• [ASSIGNMENT]
Go through the material line by line and copy each one with the word "otras".

****************

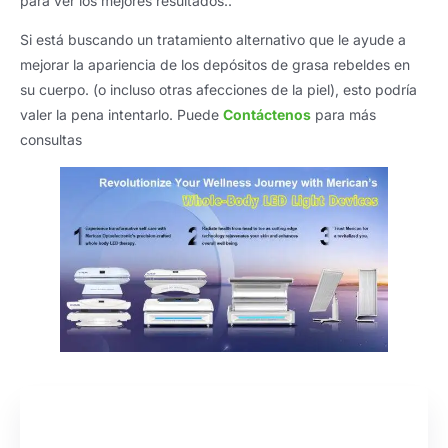
para ver los mejores resultados..
Si está buscando un tratamiento alternativo que le ayude a
mejorar la apariencia de los depósitos de grasa rebeldes en
su cuerpo. (o incluso otras afecciones de la piel), esto podría
valer la pena intentarlo. Puede
Contáctenos
para más
consultas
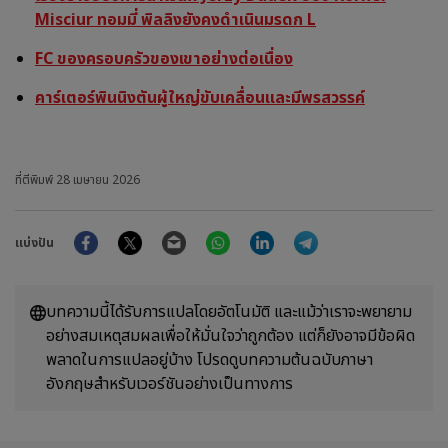
Misciur ทอมมี่ พิลลิงยังคงดำเนินมรดก L
FC ของครอบครัวของเขาอย่างต่อเนื่อง
คาร์เตอร์พินนิงตันผู้ใหญ่ขับเคลื่อนและมีพรสวรรค์
ที่ตีพิมพ์
28 เมษายน 2026
Facebook
Twitter
Email
WhatsApp
LinkedIn
Telegram
แบ่งปัน
บทความนี้ได้รับการแปลโดยอัตโนมัติ และแม้ว่าเราจะพยายาม
อย่างสมเหตุสมผลเพื่อให้มั่นใจว่าถูกต้อง แต่ก็ยังอาจมีข้อผิด
พลาดในการแปลอยู่บ้าง โปรดดูบทความต้นฉบับภาษา
อังกฤษสำหรับเวอร์ชันอย่างเป็นทางการ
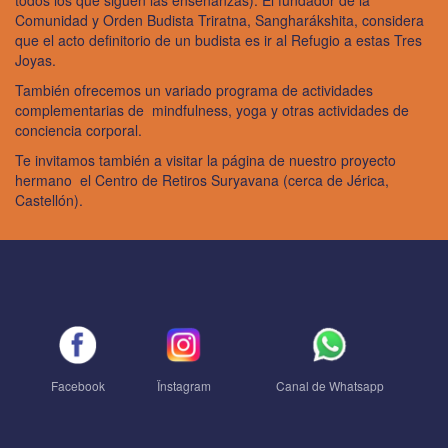
todos los que siguen las enseñanzas). El fundador de la
Comunidad y Orden Budista Triratna,
Sangharákshita
, considera
que el acto definitorio de un budista es ir al Refugio a estas Tres
Joyas.
También ofrecemos un variado programa de actividades
complementarias de mindfulness, yoga y otras actividades de
conciencia corporal.
Te invitamos también a visitar la página de nuestro proyecto
hermano el
Centro de Retiros Suryavana
(cerca de Jérica,
Castellón).
Facebook
Ïnstagram
Canal de Whatsapp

****************

• [RESPONSE]
su cuerpo. (o incluso otras afecciones de la piel), esto podría
complementarias de mindfulness, yoga y otras actividades de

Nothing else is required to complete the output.